Dalam mempertahankan hidupnya seringkali manusia harus menerima kebijakan alam lingkungannya yang merupakan bentang ruang aktivitas hidupnya.Bentuk kebijakan itu ditandai dengan tersedianya berbagai berbagai kapasitas prasarana dan sarana yang dibutuhkan oleh manusia.
Selanjutnya bentuk toleransi yang diberikan manusia sebagai tanggapan terhadap kebijakan tersebut ditandai dengan mengadaptasikan dirinya. Oleh karena itu hubungan antara manusia dengan lingkungan merupakan suatu keterikatan yang sangat mendasar dan tak terpisahkan.
Dalam Tulisan ini diungkapkan bagaimana lingkungan alam mempengaruhi latar belakang sosial budaya manusia pendukung Gua Mampu, termasuk di dalamnya cerita rakyat tentang Gua Mampu itu sendiri yang berkembang kemudian.
Situs Gua Mampu terletak di gugusan bukit gamping Mampu yang memanjang dari arah timur ke barat pada gugusan ini terdapt ceruk. Situs ini berada pada 100 meter dari permukaan laut masuk wilayah administrasi dusun Aluppang, Desa Cabbeng Kecamatan Dua BoccoE Kabupaten Bone Provinsi Sulawesi Selatan. Jarak tempuh sekitar 32 kilometer dari Watampone ibu kota Kabupaten Bone. Dan sekitar 4 kilometer arah selatan ibu kota Kecamatan Dua BoccoE, melalui jalan daerah yang sudah beraspal sekarang ini.

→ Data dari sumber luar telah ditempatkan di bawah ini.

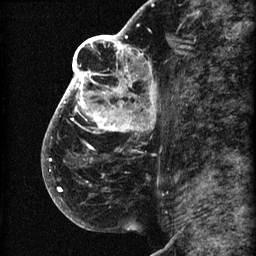
Breast MRI (dynamic contrast-enhanced), one sagittal slice. Position 39 of 60 along the scan axis. 3 images stored at this slice position (order not interpretable as contrast timing). 1.5 T. TE 4.2 ms, TR 22.7 ms. 2 mm slice thickness. 256 × 256 image matrix, field of view 180 × 180 mm. Female patient, age 48 years. Case-level facts recorded for this patient, not image findings: setting: breast cancer imaged before/during neoadjuvant chemotherapy; receptor status: triple-negative.
Structures marked on this image (semi-automatically segmented with operator editing):
- analysis volume of interest (the breast-tissue region the enhancement analysis was run in; not a lesion): box from (x=44, y=30) to (x=173, y=207) px
- tumour enhancement mask (voxels above the 90 % enhancement threshold inside the analysis volume of interest): (x=44, y=30)–(x=154, y=191)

Situs Gua Mampu terbentuk dari satuan batuan gamping dibeberapa bagian permukaannya tertutupi oleh satuan alluvium, sedang pada bagian di dalam perut Gua Mampu terutama pada lantai Gua tertutupi oleh batuan lanau dan travertin (endapan sinter). Terbentuknya batuan ini memungkinkan beberapa tanaman yang dapat dikonsumsi oleh manusia maupun binatang.
Kemudian disekitar kawasan Gua mampu, oleh penduduk setempat dimamfaatkan lahan ini sebagai pemukiman dan tegalan yang ditanami kelapa, jambu mete,pisang,asam,kakao, mangga, kapuk, beringin,jati, pepaya, talas, ubu kayu, nangka,ketapang, jarak,lontar, rumput,hutan belukar,dan lain-lain.
Sebagaimana disebutkan di atas, bahwa situs Gua Mampu terbentuk dari batuan gamping sehingga pada bagian perutnya terdapat pintu masuk. Berdasarkan hasil pengamatan terdapat enam ceruk yang dihubungkan dengan ceruk lainnya. Pada bagian dalam Gua Mampu terdapat travertin yang membentuk stalagmit, stalaktit sehingga membentuk pilar-pilar alam, Flowstone, rendom stone. Walaupun beberapa terowongan tertentu terdapat tempat-tempat yang cukup gelap, tetapi pada bagian-bagian mulut Gua terang karena jumlah sinar matahari yang masuk cukup banyak.
Suhu udara Gua Mampu terutama yang terdapat pada mulut Gua berkisar 26-29 derajat Celcius dengan kelembaban sekitar 80 %. Dengan keadaan ini manusia dapat hidup di dalamnya. Sedangkan pada bagian terowongan yang gelap pada langit-langit Gua ditempati kelelawar dan burung walet dalam jumlah yang sangat besar. Kemudian penduduk setempat kotoran kelelawar dan burung walaet diproduksi sebagai Guane.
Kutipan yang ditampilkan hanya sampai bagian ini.